Walmart and Vizio have announced a deal for Walmart to acquire the TV maker for $11.50 per share in cash, totalling approximately $2.3bn.
Through this acquisition, Walmart aims to expand its reach and serve customers in new ways, particularly in the realm of television and in-home entertainment experiences.
It will also provide opportunities for advertisers to connect with customers on a larger scale. The move is part of Walmart's strategy to expand its advertising business and become a major player in the streaming market.
Vizio’s customer-centric SmartCast Operating System has been a key driver of the company's growth over the last five years. With more than 18 million active accounts and a 400% increase since 2018, Vizio's Smart TV operating system, SmartCast, has become a popular choice for consumers.
The platform enables users to stream content for free by watching ads, and Vizio has built an advertising business around this model.
Vizio’s advertising business, Platform+, now accounts for a majority of the company's gross profit.
Walmart Connect, the retailer's media business, has also seen significant growth, with a 30% increase in financial year 2024. The business offers advertisers the opportunity to reach customers across various channels and touchpoints.
The combination of Walmart Connect and Vizio's technology could be a game-changer in the retail and entertainment industries.
The acquisition of Vizio also aligns with Walmart's efforts to change the composition of its profit streams. The company plans to generate more of its future earnings from selling ads on Walmart properties than from selling everyday essentials such as milk and toilet paper.
This shift in focus could help Walmart fund investments in its core business while also expanding its operating margins.
Walmart's offer price of $11.50 per share represents a premium of 47% to Vizio's closing price of $7.82 as of 12 February 2024.

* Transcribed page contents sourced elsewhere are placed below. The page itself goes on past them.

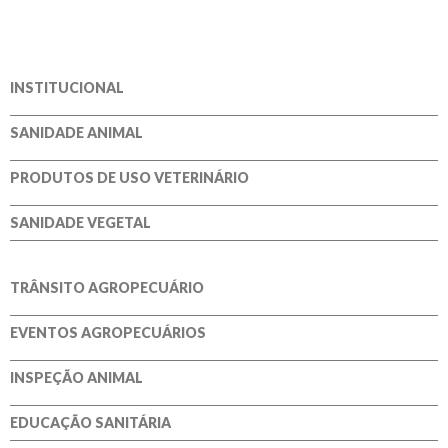
INSTITUCIONAL
SANIDADE ANIMAL
PRODUTOS DE USO VETERINÁRIO
SANIDADE VEGETAL
TRÂNSITO AGROPECUÁRIO
EVENTOS AGROPECUÁRIOS
INSPEÇÃO ANIMAL
EDUCAÇÃO SANITÁRIA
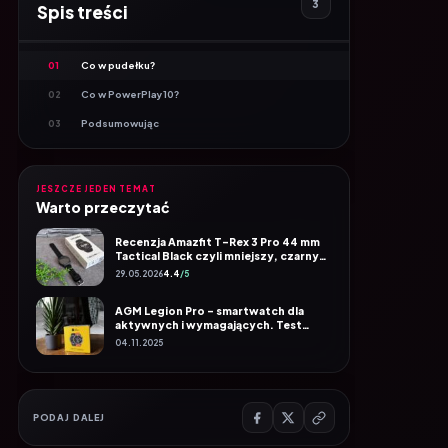
Co w pudełku?
01
Co w PowerPlay10?
02
Podsumowując
03
JESZCZE JEDEN TEMAT
Warto przeczytać
Recenzja Amazfit T-Rex 3 Pro 44 mm
Tactical Black czyli mniejszy, czarny
twardziel
29.05.2026
4.4
/5
AGM Legion Pro – smartwatch dla
aktywnych i wymagających. Test
zegarka rugged z GPS i ekranem
04.11.2025
AMOLED
PODAJ DALEJ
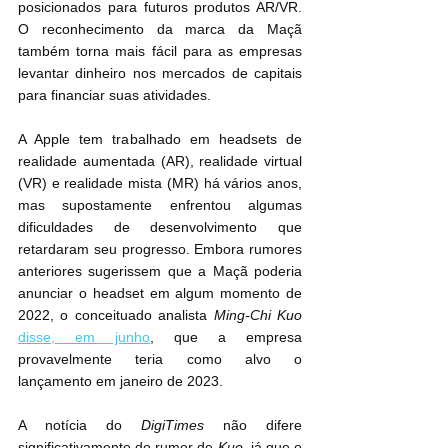
posicionados para futuros produtos AR/VR. 
O reconhecimento da marca da Maçã 
também torna mais fácil para as empresas 
levantar dinheiro nos mercados de capitais 
para financiar suas atividades.
A Apple tem trabalhado em headsets de 
realidade aumentada (AR), realidade virtual 
(VR) e realidade mista (MR) há vários anos, 
mas supostamente enfrentou algumas 
dificuldades de desenvolvimento que 
retardaram seu progresso. Embora rumores 
anteriores sugerissem que a Maçã poderia 
anunciar o headset em algum momento de 
2022, o conceituado analista 
Ming-Chi Kuo
disse, em junho
, que a empresa 
provavelmente teria como alvo o 
lançamento em janeiro de 2023.
A notícia do 
DigiTimes
 não difere 
significativamente do rumor de 
Kuo
, já que o 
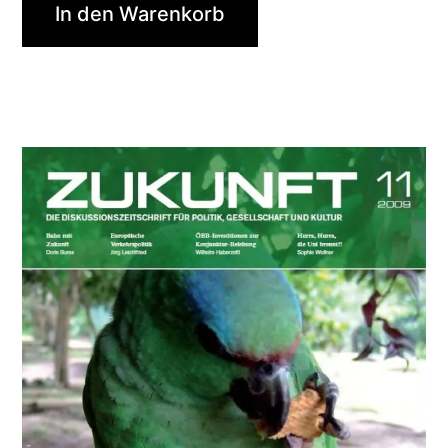
In den Warenkorb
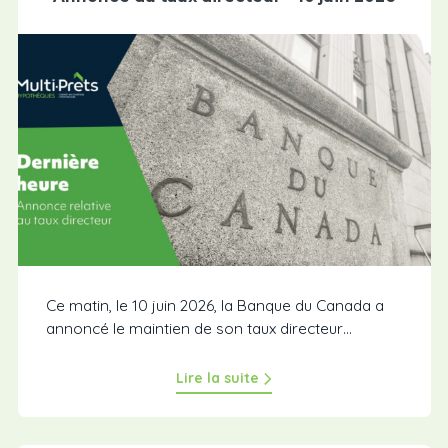
Ce matin, le 10 juin 2026, la Banque du Canada a
annoncé le maintien de son taux directeur…
Lire la suite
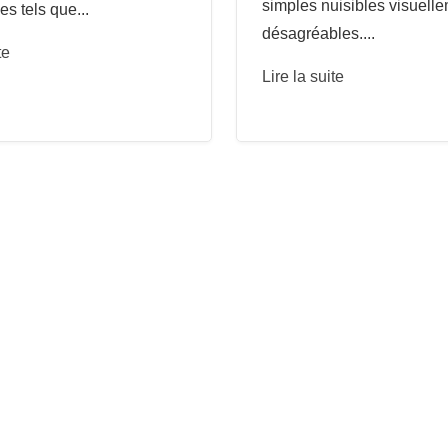
simples nuisibles visuell
es tels que...
désagréables....
te
Lire la suite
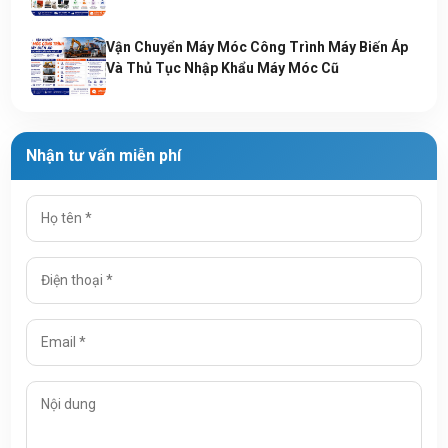
Vận Chuyển Máy Móc Công Trình Máy Biến Áp
Và Thủ Tục Nhập Khẩu Máy Móc Cũ
Nhận tư vấn miễn phí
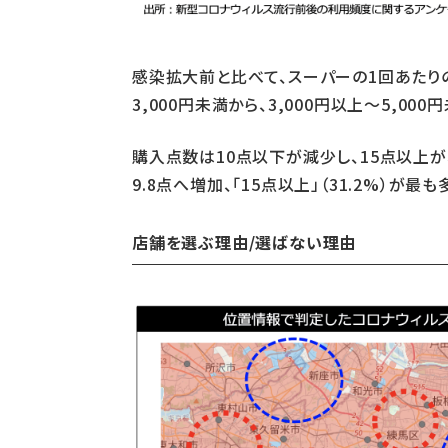
感染拡大前と比べて、スーパーの1回あたりの平
3,000円未満から、3,000円以上～5,
購入点数は10点以下が減少し、15点以上が
9.8点へ増加、「15点以上」（31.2%）が
店舗を選ぶ理由/選ばない理由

The acquisition is subject to regulatory approval and other closing conditions, but Vizio’s board of directors has unanimously approved the transaction. Vizio stockholders holding approximately 89% of the voting power have also approved the deal.
Upon completion of the transaction, Vizio’s Class A common stock will no longer be publicly listed.
Walmart plans to finance the acquisition using cash and/or debt, and the transaction is not subject to a financing condition.
The company expects the deal to be slightly dilutive to earnings per share (EPS) in the near term due to transaction-related costs, including talent retention and technology integration. However, the internal rate of return for the transaction is expected to be ahead of Walmart's reported return on investment.